-- EXCERPTED PASSAGE follows --

I'm not sure what you mean here. TZIDs are merely identifiers for regions of the globe.
I suggest a zoneMeta.tab file (very similar to zone.tab) be created for the propose of facilitating localization. Such a file could include the following columns:
- ISO 3166-1 - latitude/longitude (from zone.tab) - Olson TZID - city or place name
This is all in zone.tab now, for English only. The city or place name should be localized of course.
- sub-division (i.e. state, province, prefecture, or kingdom)
Often the TZID subdivisions are ad hoc; this reflects the ad hoc nature of time zone and DST political decisions. For the best TZ subdivision data I know of, please see Gwillim Law's Statoids <http://www.statoids.com/statoids.html>. Another source is Oscar van Vlijmen's Time zone boundaries for multizone countries <http://home-4.tiscali.nl/~t876506/Multizones.html>.
- time zone name, general (e.g. Eastern Time) - time zone name, specific if is exists (e.g. Eastern Standard Time - Indiana - most locations) - time zone name, std (e.g. Eastern Standard Time) - time zone name, dst (e.g. Eastern Daylight Saving Time)
This is a different table, one that is not currently addressed explicitly by the Olson database. There is not a 1-1 correspondence between time zone IDs and these names; it's a different relation. Also, there is widespread disagreement over what the names are, in any particular locale. Different Australians disagree about what the Australian English names are for their time zones, for example. I don't envy the job of people who would have to compile this information. (This is a polite way of saying that I'm skeptical about whether anybody's going to do it. :-)
- historic (yes/no)
An Olson Time zone identifier corresponds to a set of clocks that have used the same civil time since 1970, so I don't know what you mean by this attribute. Are you referring to discontinued identifiers?
additionally there could be columns to track if a particular time zone is within another time zone.
Olson TZIDs are either disjoint, or aliases. There are no parents. Perhaps this should be changed, but it would have to be designed carefully.
Currently, time zone abbreviations are not unique (e.g. EST) and need to be associated with both an ISO 3166-1 code and an Olson TZID.
Currently, to generate a time zone abbreviation, you need (1) an Olson TZID and (2) the UTC time stamp that you want the time zone abbreviation for. A single Olson TZID can map to many time zone abbreviations.

-- EXCERPTED PASSAGE concluded --
-- DATA EXCERPT follows --

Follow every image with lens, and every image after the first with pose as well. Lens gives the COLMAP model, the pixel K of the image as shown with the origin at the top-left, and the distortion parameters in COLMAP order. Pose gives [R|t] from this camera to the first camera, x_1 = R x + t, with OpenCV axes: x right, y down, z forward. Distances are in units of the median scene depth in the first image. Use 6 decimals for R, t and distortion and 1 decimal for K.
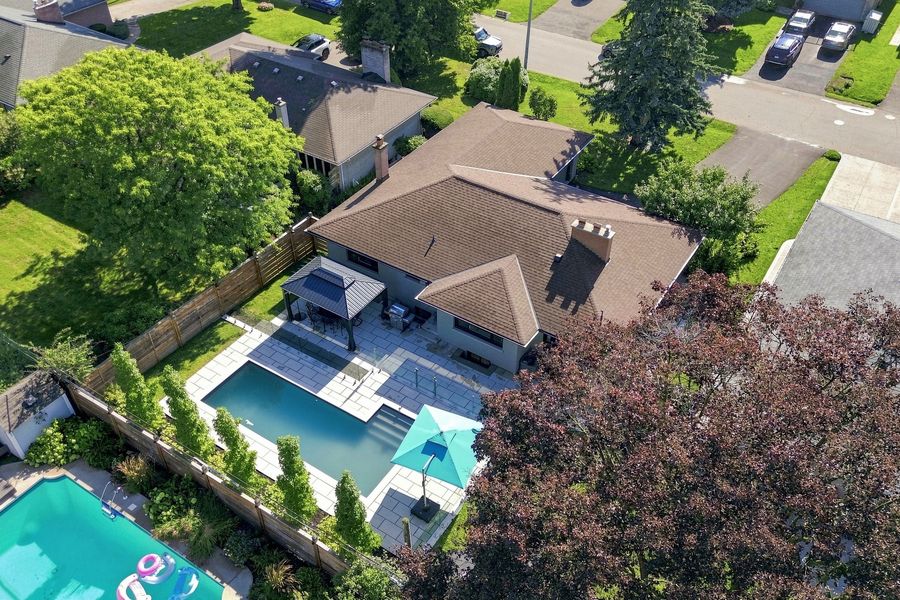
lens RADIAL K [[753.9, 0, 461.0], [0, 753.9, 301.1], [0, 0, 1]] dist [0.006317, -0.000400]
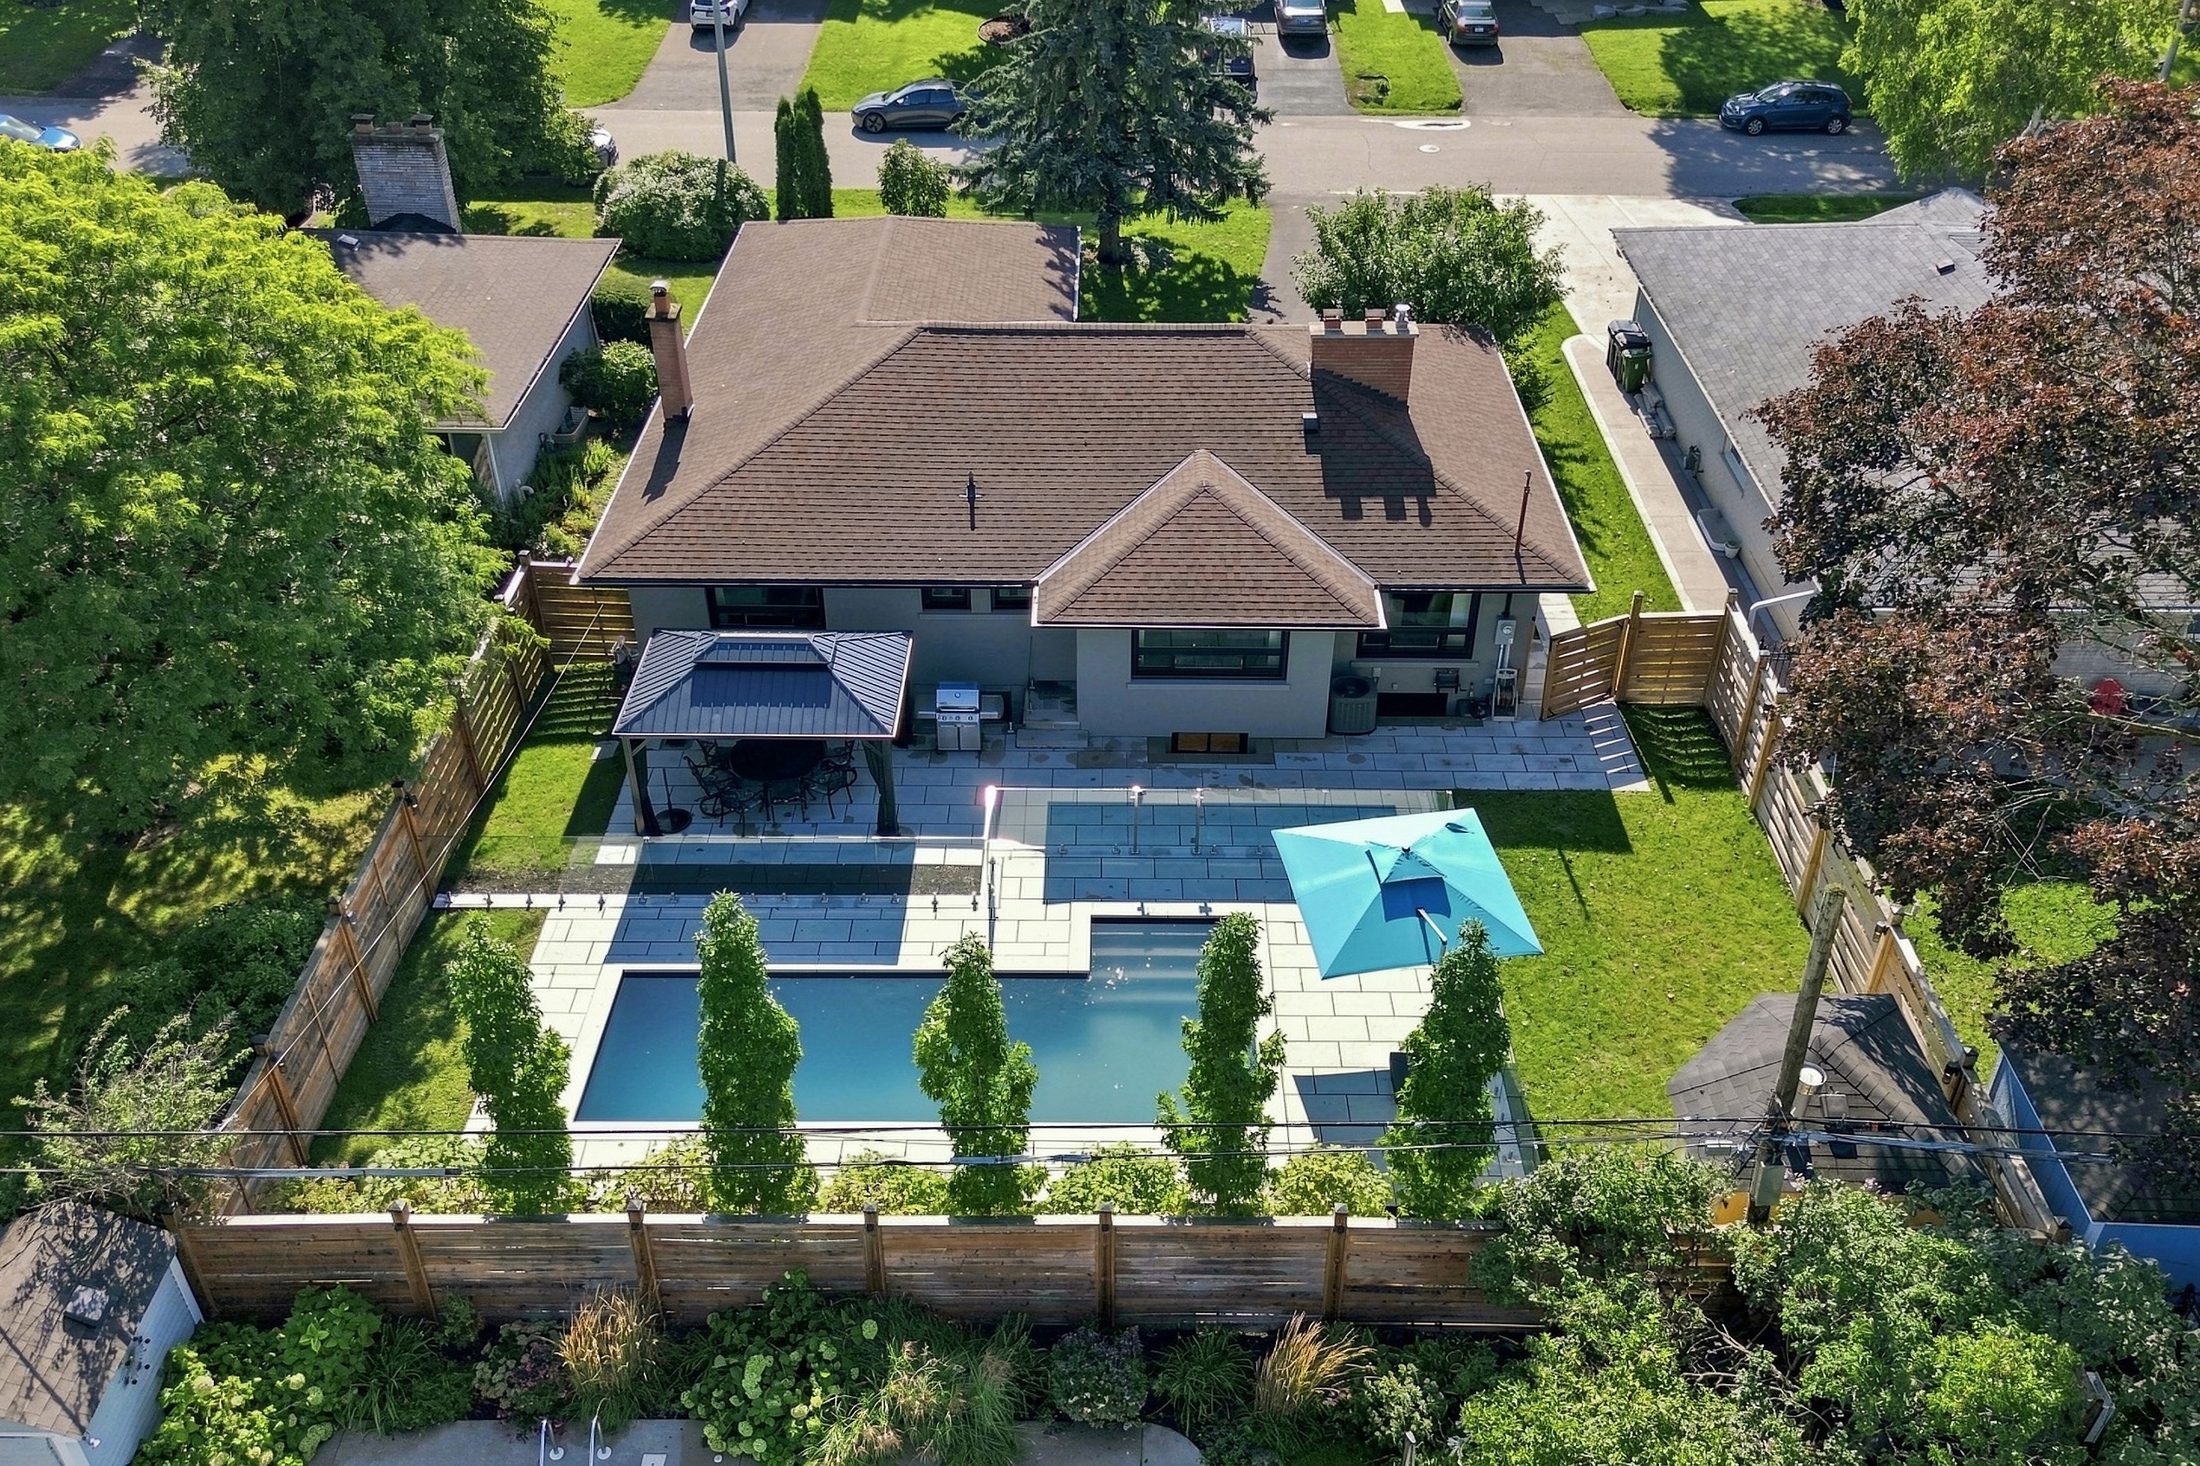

-- DATA EXCERPT concluded --

**WHAT TO WORK ON**
The time zone discussion proposes several columns for time zone names. List each one along with the example it gives.

**WRITTEN ANSWER**
- General: Eastern Time
- Specific, if it exists: Eastern Standard Time - Indiana - most locations
- Standard (std): Eastern Standard Time
- Daylight saving (dst): Eastern Daylight Saving Time